Excerpts from a layout annotation set
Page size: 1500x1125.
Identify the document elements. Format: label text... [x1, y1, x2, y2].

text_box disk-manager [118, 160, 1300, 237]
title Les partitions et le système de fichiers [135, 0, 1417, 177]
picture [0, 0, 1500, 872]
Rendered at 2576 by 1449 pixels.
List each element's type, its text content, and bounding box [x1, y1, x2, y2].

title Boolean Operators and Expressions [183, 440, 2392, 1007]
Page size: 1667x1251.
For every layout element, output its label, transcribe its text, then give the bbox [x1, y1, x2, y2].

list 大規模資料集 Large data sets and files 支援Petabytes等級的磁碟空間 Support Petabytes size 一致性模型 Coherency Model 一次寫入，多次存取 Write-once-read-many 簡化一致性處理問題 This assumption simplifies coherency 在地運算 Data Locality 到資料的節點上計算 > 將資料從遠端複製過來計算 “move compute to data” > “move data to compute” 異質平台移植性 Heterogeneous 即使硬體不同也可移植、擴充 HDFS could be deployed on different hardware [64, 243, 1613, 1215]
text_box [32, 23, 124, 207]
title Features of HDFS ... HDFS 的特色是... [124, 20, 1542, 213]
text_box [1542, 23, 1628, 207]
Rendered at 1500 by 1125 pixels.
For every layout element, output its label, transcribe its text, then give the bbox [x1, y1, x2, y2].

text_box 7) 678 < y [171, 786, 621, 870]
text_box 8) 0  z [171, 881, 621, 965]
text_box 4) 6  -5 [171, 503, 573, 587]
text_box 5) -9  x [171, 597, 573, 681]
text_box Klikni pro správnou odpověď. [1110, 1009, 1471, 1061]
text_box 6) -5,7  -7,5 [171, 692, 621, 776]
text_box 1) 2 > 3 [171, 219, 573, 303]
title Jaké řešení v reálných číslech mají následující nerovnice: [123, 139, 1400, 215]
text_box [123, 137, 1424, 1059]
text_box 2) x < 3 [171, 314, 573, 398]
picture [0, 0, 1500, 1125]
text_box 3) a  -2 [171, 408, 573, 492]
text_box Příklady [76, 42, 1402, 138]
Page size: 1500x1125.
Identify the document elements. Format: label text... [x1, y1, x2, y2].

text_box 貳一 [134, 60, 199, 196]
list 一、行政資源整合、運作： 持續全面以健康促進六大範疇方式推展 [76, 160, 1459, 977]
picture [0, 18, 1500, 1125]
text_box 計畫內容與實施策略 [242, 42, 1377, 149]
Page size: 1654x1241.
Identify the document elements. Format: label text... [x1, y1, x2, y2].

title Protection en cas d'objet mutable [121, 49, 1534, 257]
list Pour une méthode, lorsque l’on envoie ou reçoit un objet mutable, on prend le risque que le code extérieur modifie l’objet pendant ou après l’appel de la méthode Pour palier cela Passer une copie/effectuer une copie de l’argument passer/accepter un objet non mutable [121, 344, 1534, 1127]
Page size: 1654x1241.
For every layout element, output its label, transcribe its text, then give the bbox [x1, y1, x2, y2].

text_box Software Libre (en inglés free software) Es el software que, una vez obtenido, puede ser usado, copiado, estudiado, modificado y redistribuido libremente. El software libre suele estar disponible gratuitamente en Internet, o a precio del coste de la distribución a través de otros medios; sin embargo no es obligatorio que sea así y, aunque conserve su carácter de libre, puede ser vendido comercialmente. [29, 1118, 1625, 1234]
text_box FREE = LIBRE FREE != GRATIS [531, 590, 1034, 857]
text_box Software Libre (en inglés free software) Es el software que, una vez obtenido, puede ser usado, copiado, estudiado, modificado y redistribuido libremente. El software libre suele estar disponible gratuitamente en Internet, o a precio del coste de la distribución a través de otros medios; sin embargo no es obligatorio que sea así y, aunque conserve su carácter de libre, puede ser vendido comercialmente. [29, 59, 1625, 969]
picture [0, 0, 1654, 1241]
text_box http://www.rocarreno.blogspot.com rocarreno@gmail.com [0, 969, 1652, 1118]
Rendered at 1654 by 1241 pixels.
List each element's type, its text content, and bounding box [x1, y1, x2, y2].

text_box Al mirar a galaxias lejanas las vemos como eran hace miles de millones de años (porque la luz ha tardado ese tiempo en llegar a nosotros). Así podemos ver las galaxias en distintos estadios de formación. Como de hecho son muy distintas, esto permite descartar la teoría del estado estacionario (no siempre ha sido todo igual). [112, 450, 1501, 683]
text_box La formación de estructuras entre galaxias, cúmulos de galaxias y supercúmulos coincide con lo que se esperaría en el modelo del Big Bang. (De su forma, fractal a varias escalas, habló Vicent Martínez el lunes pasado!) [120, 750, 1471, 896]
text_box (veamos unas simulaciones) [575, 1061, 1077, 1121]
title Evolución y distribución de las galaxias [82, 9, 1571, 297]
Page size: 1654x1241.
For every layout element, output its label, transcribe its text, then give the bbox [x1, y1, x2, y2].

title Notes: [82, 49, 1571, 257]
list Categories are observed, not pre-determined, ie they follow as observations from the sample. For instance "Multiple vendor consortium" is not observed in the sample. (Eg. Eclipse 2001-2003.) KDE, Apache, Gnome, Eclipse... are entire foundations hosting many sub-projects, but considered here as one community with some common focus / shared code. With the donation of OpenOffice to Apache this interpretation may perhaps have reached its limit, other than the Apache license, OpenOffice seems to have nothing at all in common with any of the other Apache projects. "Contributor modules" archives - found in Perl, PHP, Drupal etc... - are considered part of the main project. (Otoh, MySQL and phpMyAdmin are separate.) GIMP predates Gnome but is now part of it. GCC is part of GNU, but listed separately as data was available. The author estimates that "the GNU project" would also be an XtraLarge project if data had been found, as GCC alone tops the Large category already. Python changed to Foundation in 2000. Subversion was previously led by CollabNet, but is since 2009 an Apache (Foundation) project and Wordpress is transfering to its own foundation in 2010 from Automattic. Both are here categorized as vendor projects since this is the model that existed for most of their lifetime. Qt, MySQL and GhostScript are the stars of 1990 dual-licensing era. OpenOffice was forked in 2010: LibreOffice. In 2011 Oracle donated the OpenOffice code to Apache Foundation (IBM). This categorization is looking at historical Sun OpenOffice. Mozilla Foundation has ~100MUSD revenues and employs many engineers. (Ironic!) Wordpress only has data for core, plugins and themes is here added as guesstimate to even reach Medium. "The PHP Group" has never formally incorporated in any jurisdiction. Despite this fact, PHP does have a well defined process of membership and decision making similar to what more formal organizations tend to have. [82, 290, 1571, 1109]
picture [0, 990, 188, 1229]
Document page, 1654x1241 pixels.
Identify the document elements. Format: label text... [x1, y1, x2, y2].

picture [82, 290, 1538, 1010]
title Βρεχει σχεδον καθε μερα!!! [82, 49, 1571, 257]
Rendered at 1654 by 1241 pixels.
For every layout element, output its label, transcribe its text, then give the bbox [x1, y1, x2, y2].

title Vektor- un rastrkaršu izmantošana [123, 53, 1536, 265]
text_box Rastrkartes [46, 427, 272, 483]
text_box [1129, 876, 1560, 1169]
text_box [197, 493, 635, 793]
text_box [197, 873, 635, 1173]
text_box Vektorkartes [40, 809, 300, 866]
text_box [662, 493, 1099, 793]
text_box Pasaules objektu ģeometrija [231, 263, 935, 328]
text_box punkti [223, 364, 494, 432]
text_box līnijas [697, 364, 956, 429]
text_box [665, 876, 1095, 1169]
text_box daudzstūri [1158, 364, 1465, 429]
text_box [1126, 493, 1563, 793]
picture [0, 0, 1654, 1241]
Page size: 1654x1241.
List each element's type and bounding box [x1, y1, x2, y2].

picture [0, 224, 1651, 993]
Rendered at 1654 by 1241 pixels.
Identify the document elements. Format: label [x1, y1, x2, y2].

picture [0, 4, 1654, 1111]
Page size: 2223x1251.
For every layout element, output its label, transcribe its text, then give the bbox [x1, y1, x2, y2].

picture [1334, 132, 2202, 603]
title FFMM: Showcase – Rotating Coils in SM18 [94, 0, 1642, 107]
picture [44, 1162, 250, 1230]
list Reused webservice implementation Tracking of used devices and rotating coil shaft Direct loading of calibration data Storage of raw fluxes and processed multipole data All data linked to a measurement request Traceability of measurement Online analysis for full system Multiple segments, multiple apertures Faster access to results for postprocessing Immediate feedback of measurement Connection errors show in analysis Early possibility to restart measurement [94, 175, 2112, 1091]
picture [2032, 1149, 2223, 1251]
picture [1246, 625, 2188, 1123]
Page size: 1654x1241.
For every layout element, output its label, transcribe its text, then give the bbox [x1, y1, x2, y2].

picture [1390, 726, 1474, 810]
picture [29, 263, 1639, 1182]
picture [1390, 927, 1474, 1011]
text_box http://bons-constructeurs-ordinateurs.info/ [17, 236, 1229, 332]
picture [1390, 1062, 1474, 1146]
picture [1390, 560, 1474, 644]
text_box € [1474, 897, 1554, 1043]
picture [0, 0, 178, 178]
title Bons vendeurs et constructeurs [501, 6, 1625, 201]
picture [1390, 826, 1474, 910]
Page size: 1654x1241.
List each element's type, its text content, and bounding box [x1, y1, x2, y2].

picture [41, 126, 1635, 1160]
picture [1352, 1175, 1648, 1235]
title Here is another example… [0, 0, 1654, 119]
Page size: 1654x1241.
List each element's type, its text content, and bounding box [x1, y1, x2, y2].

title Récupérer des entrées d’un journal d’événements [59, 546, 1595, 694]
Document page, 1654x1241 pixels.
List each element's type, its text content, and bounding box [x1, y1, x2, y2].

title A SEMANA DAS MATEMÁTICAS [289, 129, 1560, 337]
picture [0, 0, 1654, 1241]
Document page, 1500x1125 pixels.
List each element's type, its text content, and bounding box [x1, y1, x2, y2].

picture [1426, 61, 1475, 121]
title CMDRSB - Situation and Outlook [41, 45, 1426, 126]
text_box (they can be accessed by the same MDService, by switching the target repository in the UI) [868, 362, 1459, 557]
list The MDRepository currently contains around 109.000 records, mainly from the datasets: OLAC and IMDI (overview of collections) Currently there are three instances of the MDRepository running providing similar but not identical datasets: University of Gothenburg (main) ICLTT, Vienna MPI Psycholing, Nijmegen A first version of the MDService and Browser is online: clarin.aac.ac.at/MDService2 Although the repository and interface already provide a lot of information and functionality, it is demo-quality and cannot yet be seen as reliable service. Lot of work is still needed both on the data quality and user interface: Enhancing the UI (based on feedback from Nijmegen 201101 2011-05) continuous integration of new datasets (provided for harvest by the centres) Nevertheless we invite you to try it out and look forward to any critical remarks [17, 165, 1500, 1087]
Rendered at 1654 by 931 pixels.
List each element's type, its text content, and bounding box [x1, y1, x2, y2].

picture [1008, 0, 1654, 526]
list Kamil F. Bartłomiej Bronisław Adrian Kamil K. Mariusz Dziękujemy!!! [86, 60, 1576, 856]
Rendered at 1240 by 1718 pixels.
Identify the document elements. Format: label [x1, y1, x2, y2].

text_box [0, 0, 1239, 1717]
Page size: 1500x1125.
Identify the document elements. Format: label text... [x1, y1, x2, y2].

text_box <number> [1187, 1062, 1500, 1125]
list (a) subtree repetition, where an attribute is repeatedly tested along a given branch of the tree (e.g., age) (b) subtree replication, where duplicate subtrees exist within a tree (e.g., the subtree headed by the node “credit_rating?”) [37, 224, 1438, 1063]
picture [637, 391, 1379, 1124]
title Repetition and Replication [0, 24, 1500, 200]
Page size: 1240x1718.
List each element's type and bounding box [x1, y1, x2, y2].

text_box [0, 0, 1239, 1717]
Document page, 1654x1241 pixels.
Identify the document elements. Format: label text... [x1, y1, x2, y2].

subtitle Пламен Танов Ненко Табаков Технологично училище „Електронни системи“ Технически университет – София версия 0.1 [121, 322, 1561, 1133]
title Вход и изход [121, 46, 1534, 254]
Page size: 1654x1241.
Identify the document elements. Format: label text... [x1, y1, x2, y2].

--- WORK TO COMPLETE ---
Rewrite everything from the line containing "Rendered at 2576 by 1449 pixels." down to the line containing "title Boolean Operators" as a Markdown table with the columns Row and Line, skipping blank lines.

--- SOLUTION BELOW ---
| Row | Line |
|---|---|
| 1 | Rendered at 2576 by 1449 pixels. |
| 2 | List each element's type, its text content, and bounding box [x1, y1, x2, y2]. |
| 3 | title Boolean Operators and Expressions [183, 440, 2392, 1007] |